### EXCERPTED TEXT
┌──

What makes someone "good" at SaaS sales?

Software as a service, better known as SaaS, is one of the fasting growing sectors in technology. Thanks to a sharp increase in the number of people working remotely, cloud-based software is becoming a crucial part of professional success. As a SaaS salesperson, it’s your job to help prospects understand why SaaS matters and what it can do for them. That’s how you earn your SaaS commission. But how do you know if you have the skills to succeed in SaaS sales?

Nothing can determine 100% if someone will be good in this area of sales. However, there are some traits that most of the top SaaS salespeople we know have. And surprise — experience isn’t one of them.

Integrity

Here are your first words of wisdom for today: Churn is the enemy of B2B sales. Selling software as a service is selling an experience. You need to be authoritative, trustworthy and confident. Without these three attributes, you’ll lose customers because they’ve lost faith in you. When customers cancel their subscriptions or opt-out of renewal, that’s churn.

Salespeople who exhibit integrity are truthful and honest about what their tool does. There’s no fibbing about functionality or promising features that don’t exist. That approach doesn’t work because time eventually proves those tales to be false, and the customer knows you’ve misled them.

Sell leads on what a tool really does and how it speaks to their needs. Make truth and integrity your foundation, and the deals will follow.

Curiosity about B2B SaaS sales skills and beyond

Knowledge is power, but no one wraps up sales education and hand delivers it. It’s easier to make a sale if you know about your business and customers. But you have to put forth the effort to gather and take advantage of that information.

Podcasts and books

Load up your smartphone with sales podcasts and audiobooks about B2B sales. Play it anytime you’re stuck in traffic or on the treadmill at the gym. Even prepping dinner or folding laundry at home is an opportunity to soak up some more info.

Know who you’re working for

Learn about the history of your company, its mission statement and its vision for the future. Understanding these things helps to position yourself and your division as a department consumers can trust. Remember integrity? It comes into play again here.

Learn your SaaS product inside and out

You need to know how your SaaS solution works. That means understanding the specs and using the software repeatedly until you can demo like a pro.

If you come off as confused or uncertain, how can the customer have any confidence the software will work for them?

└──

### DATA EXTRACTS
┌──

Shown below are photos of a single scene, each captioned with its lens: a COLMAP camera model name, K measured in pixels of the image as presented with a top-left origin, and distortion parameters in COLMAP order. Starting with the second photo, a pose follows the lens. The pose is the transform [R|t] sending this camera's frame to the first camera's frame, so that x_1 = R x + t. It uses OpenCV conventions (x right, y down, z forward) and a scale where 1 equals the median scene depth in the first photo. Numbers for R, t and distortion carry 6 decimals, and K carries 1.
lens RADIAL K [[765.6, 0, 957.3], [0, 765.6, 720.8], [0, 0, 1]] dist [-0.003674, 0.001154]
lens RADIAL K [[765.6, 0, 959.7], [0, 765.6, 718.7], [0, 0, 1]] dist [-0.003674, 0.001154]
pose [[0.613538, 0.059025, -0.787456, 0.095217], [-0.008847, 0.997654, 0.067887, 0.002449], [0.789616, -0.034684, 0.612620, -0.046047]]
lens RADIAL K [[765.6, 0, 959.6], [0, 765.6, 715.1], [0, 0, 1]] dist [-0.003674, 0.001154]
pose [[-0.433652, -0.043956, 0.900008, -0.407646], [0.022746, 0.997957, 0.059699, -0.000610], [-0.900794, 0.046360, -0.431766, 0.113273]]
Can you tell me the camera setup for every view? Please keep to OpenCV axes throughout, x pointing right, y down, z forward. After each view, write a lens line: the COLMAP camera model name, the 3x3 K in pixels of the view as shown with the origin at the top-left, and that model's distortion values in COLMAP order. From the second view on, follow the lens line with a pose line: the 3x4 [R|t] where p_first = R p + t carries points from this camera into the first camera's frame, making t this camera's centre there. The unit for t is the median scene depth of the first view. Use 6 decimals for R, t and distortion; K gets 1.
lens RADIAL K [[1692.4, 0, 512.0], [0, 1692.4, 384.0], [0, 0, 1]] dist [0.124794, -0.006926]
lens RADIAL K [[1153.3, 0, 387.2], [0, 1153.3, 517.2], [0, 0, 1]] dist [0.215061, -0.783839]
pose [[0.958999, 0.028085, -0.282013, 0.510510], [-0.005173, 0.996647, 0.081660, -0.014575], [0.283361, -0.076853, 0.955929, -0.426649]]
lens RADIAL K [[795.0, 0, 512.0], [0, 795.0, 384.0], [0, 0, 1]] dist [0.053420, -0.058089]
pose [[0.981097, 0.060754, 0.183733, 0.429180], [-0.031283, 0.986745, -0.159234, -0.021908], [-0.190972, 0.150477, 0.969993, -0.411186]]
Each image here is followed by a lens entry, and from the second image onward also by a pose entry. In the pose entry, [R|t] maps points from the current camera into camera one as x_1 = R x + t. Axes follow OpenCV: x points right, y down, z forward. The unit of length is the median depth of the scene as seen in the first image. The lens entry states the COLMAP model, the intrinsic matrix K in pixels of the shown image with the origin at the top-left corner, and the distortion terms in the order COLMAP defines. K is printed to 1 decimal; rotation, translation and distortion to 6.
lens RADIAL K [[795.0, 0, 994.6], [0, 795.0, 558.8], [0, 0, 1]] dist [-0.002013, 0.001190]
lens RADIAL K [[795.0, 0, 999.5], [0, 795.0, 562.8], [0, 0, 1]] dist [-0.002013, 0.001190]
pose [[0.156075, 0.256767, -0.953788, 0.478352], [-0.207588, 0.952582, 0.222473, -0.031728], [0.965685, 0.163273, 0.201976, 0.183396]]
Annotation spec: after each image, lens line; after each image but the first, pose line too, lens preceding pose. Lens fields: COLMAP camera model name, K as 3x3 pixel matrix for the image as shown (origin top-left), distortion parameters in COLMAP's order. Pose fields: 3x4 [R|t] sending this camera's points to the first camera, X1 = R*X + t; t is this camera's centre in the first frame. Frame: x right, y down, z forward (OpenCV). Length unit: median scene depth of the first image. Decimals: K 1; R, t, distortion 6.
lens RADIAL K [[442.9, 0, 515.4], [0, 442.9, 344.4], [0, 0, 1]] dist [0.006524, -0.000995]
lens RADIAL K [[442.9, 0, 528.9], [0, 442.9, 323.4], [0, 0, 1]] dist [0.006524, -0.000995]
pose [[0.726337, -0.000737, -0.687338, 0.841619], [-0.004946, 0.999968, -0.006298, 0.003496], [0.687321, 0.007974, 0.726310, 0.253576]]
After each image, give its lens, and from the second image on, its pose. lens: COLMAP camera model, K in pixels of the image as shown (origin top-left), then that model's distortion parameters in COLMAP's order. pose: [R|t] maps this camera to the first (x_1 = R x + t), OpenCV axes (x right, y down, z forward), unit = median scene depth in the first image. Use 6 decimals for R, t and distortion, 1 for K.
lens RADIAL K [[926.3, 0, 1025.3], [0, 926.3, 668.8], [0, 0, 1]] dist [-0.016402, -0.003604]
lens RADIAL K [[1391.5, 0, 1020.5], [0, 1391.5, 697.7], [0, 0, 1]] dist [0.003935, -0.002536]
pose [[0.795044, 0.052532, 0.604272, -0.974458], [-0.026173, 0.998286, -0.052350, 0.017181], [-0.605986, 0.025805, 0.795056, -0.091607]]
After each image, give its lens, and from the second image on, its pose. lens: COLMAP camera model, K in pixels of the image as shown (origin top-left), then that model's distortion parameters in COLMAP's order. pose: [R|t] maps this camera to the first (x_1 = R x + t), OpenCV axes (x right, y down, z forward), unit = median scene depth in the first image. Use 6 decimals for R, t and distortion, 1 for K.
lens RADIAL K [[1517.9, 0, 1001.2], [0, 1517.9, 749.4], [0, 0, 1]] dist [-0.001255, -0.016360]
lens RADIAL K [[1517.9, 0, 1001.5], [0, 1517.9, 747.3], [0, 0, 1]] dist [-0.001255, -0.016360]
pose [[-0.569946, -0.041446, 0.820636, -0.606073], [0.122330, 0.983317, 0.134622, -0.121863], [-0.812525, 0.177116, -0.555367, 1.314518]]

└──

### PROBLEM
Transcribe the passage of the SaaS sales text above that begins with the words "Knowledge is power, but" and ends with "play again here.".

### ANSWER SPACE
Knowledge is power, but no one wraps up sales education and hand delivers it. It’s easier to make a sale if you know about your business and customers. But you have to put forth the effort to gather and take advantage of that information.

Podcasts and books

Load up your smartphone with sales podcasts and audiobooks about B2B sales. Play it anytime you’re stuck in traffic or on the treadmill at the gym. Even prepping dinner or folding laundry at home is an opportunity to soak up some more info.

Know who you’re working for

Learn about the history of your company, its mission statement and its vision for the future. Understanding these things helps to position yourself and your division as a department consumers can trust. Remember integrity? It comes into play again here.